Exercise:
Report every line in the entries below that contains the word "watch", copying each such line in full.

Data in this exercise:
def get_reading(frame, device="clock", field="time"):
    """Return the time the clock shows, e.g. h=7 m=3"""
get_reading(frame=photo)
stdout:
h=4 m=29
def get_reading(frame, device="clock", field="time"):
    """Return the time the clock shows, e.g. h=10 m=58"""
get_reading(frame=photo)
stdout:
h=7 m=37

--

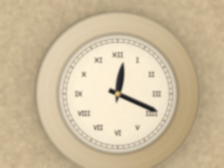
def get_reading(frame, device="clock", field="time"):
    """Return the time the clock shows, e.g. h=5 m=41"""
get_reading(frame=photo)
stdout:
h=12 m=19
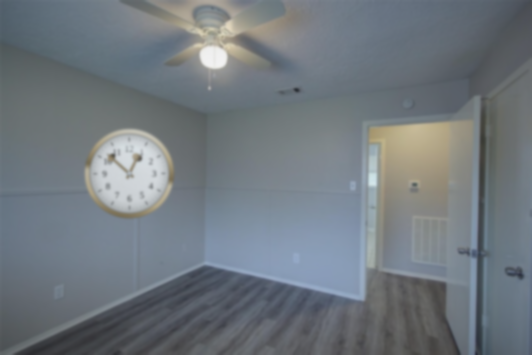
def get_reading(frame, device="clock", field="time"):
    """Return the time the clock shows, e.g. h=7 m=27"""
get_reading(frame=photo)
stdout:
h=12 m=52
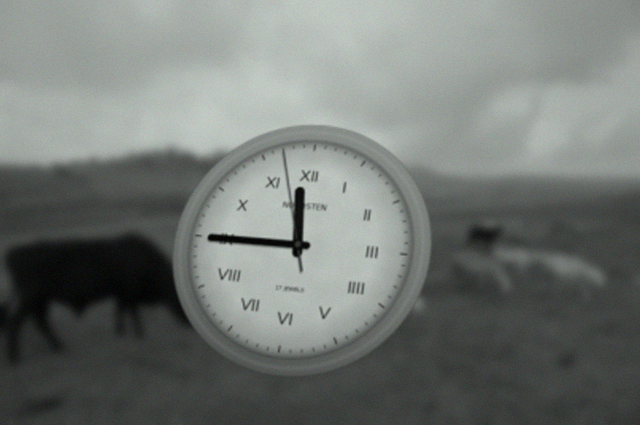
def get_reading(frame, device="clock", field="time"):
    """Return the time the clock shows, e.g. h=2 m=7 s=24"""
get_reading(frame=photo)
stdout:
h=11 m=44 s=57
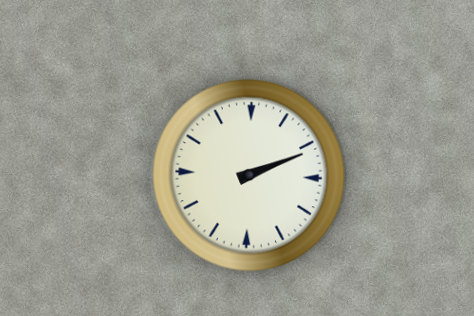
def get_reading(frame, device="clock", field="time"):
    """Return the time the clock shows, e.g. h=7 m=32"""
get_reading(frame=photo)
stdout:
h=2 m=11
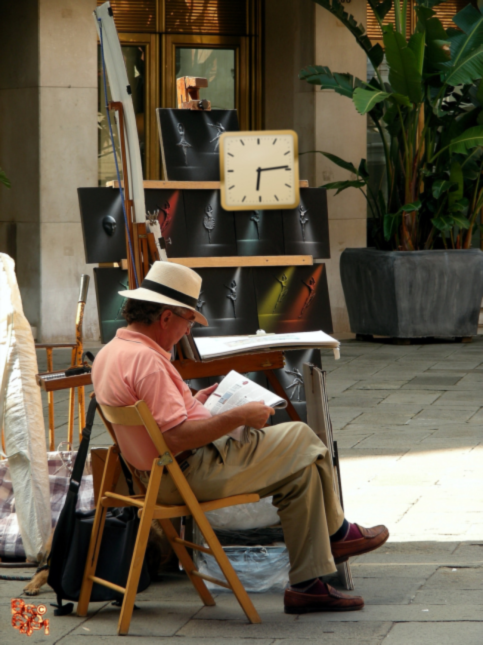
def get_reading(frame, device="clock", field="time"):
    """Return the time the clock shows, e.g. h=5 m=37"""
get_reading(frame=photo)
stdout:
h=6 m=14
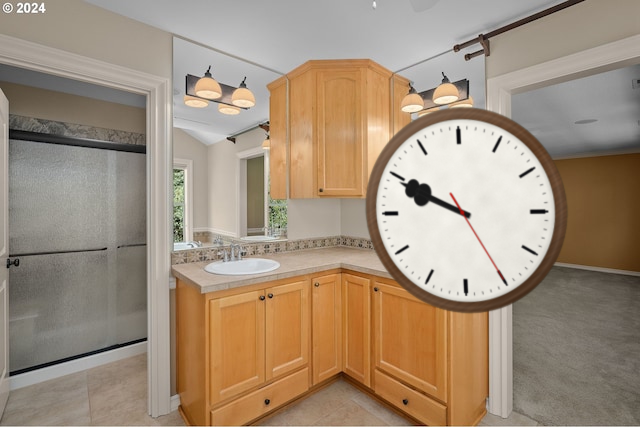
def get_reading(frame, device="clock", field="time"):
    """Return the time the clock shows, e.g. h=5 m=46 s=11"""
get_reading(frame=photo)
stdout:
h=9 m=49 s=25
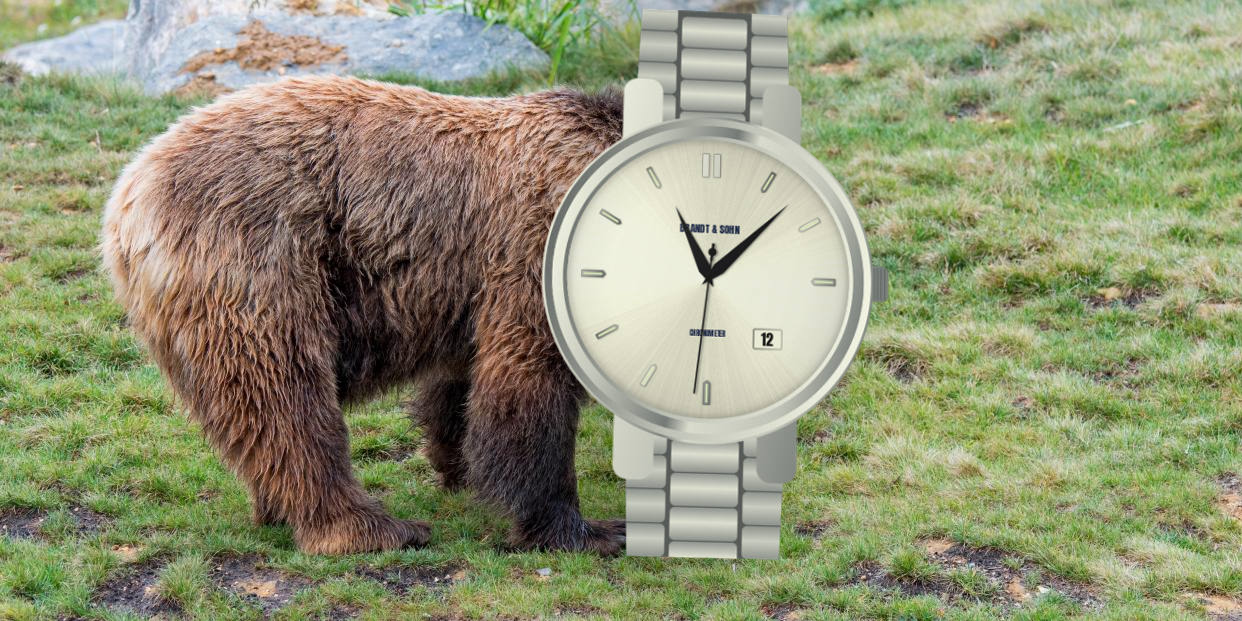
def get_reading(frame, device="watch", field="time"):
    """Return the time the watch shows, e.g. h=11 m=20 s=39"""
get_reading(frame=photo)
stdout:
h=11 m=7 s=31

Completed task:
def get_reading(frame, device="watch", field="time"):
    """Return the time the watch shows, e.g. h=11 m=20 s=39"""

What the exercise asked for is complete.